The Black Mountain Pass is extremely popular with drivers after it was featured on Top Gear, but you can still expect little traffic on the road apart from on the sunniest weekends. One word of warning though, watch out for livestock (especially sheep) that have strayed onto the road particularly after blind corners.
Distance: 19.9 miles
Estimated time: 40 mins
Points of Interest: Carreg Cennen Castle; Brecon Beacons National Park; National Showcaves Centre
Route 500, the Black Forest Germany
The Black Forest region of Germany is famous for its winding roads and is a popular choice for road trips amongst the biker community.
One of the best and most accessible is the Schwarzwald Hochstrasse (route 500). This elevated road starts just outside Freudenstadt and travels north to Baden-Baden, it combines smooth and sweeping fast sections with dense forest trails and tight switchback turns.
Near its highest point, around the Hornisgrinde Mountain there are some great elevated views with plenty of place to park up, take in the scenery and take pictures.

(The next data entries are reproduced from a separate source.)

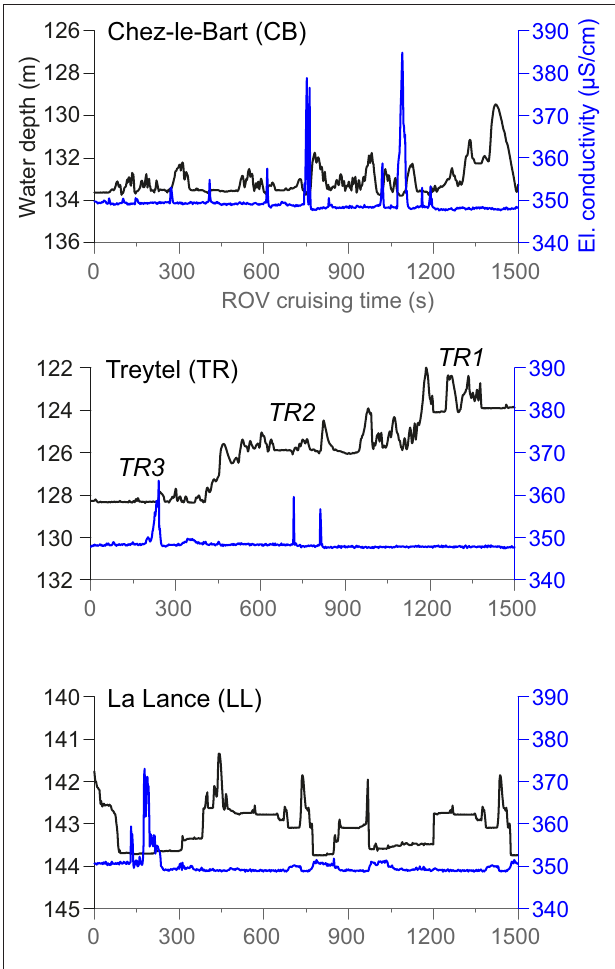
FIGURE 5 | Data of the CTD probe that was mounted on the ROV during the survey for the CB, TR, and LL pockmarks. The x-axis corresponds to the cruising time of the ROV, shown are the most interesting 25min (1500s); the y-axes show the depth of the ROV in the water and the electrical conductivity of the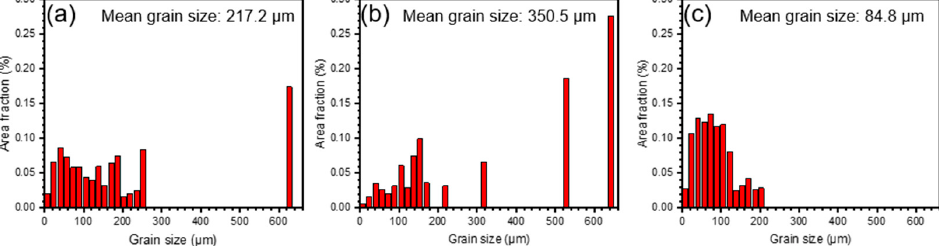
Figure 5. Grain size distributions in the vertical cross-section of EBM-In718 specimens: ( a ) 0 ° sample; ( b ) 55 ° sample and ( c ) 90 ° sample.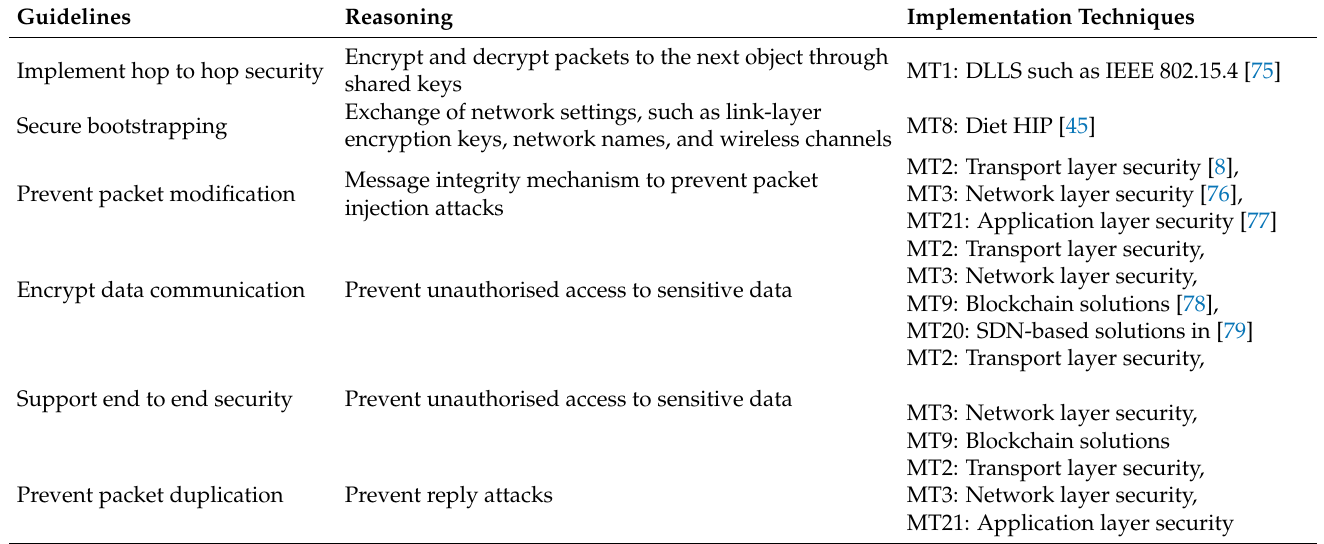
Table 7. A summary of the suggested guidelines for communication layer along with their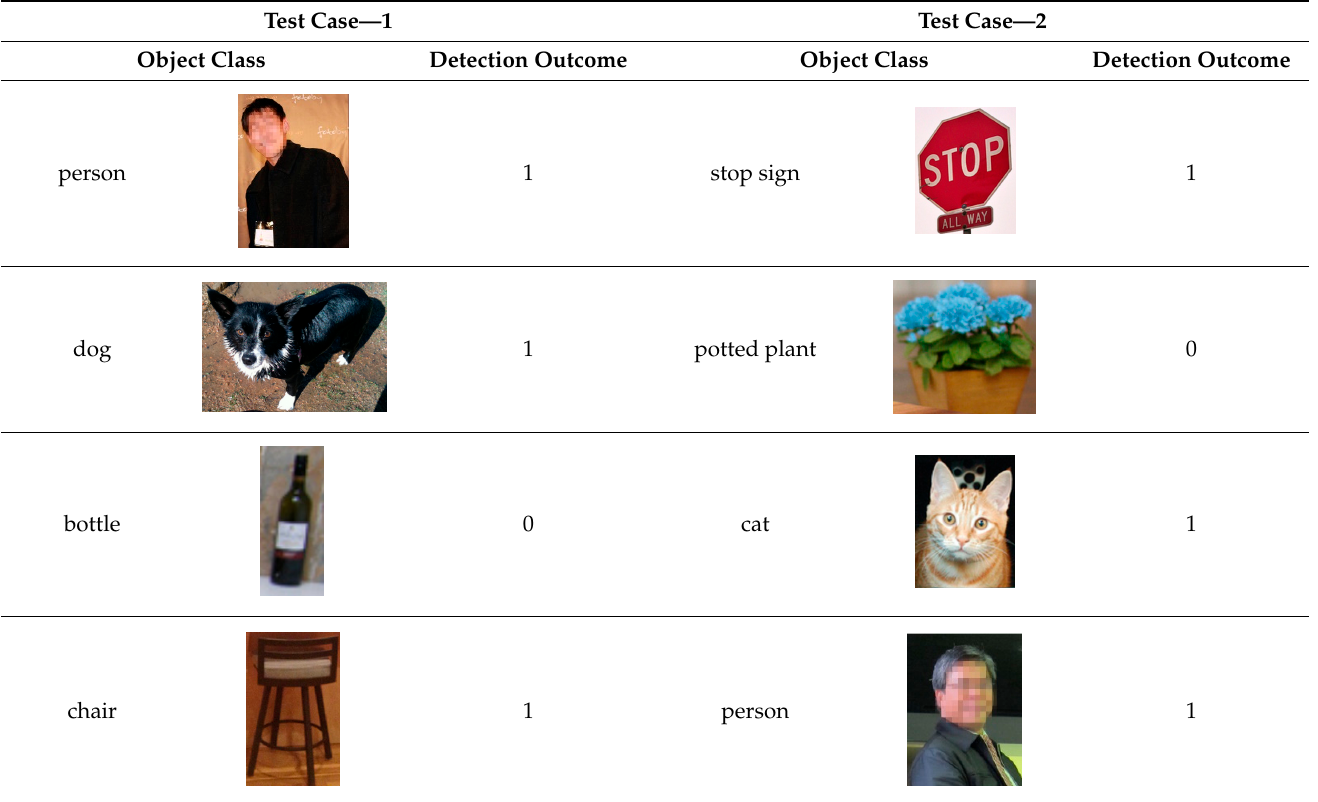
Table 3. Sample detection outcome for test cases 1 and 2 (where 1 = known and 0 = unknown).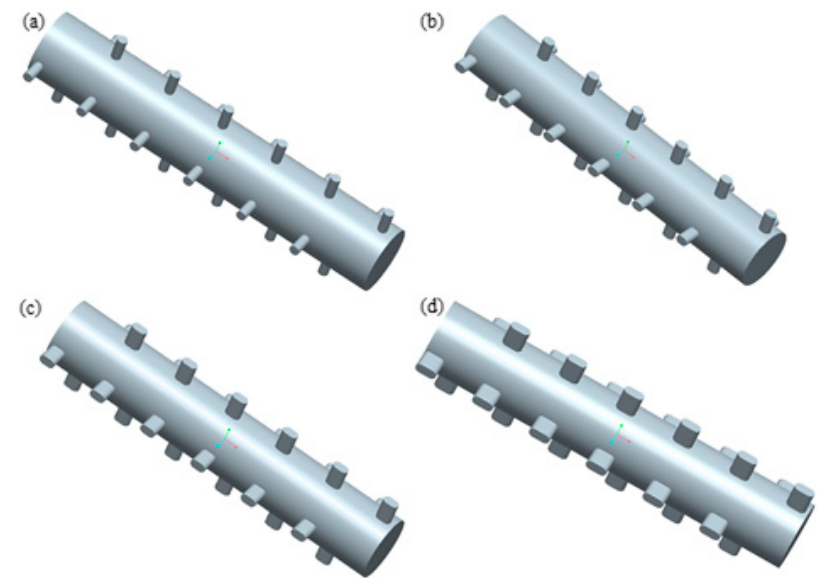
Figure 3. CAD model of different threshing rollers at the threshing component width of: ( a ) 15 mm,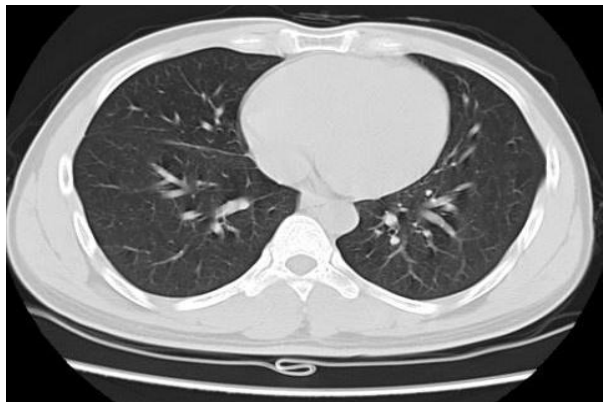
Figure 4: High resolution computed tomography thorax after six months of steroids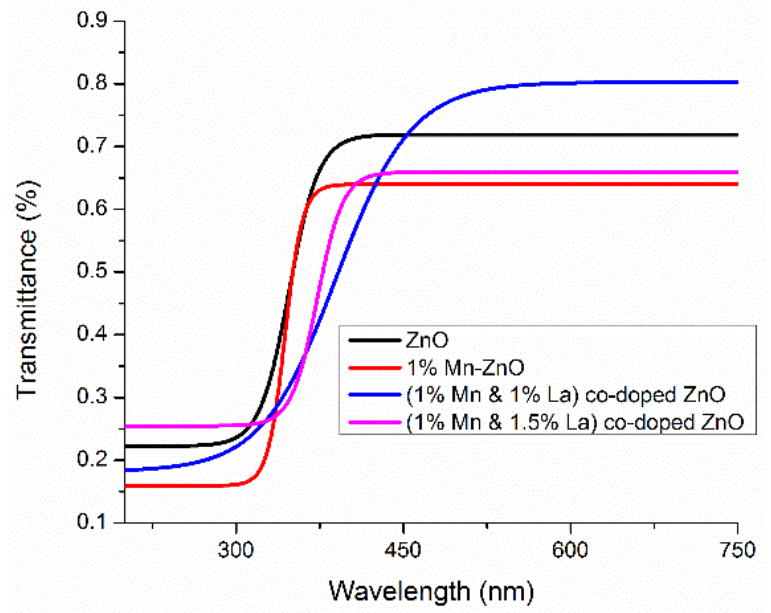
Figure 7. Transmittance of undoped ZnO films and ZnO films co-doped with Mn and La.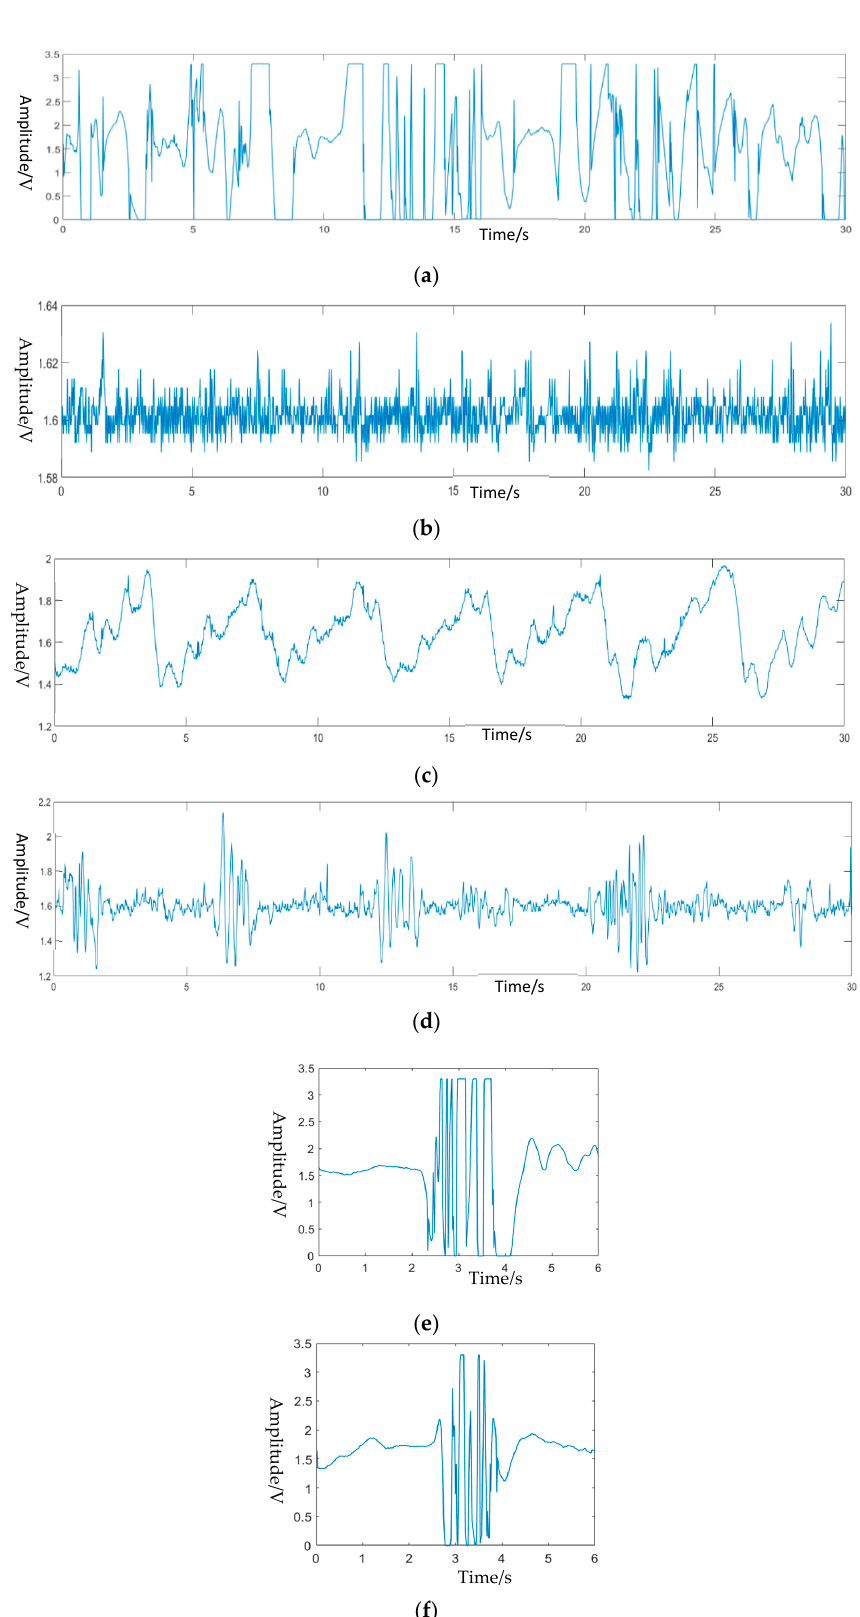
Figure 5. Signals corresponding to di ff erent movement states. ( a ) Limb moving. ( b ) Unmanned environment. ( c ) Static measurement. ( d ) A second person entering. ( e ) Sitting down. ( f ) Standing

The only downside is that Route 500 is a major road in the region so can become busy at certain times, we suggest that you plan your journey in the early morning to take advantage of the reduced traffic.
Distance: 31.1 miles
Estimated time: 53 mins
Points of Interest: Hornisgrinde Mountain; Geroldsau Waterfalls; Lichtenthal Abbey
Well those are our clear favourites but what about yours? By all means add ones you know in an email to me via firstname.lastname@example.org or use our Twitter @FOXYTweets or the FOXYLadyDriversClub Facebook Page.
Get that book of European road maps out over the Christmas break perhaps. Plenty to keep you busy planning next year’s touring holiday and road trip highlights. Happy motoring!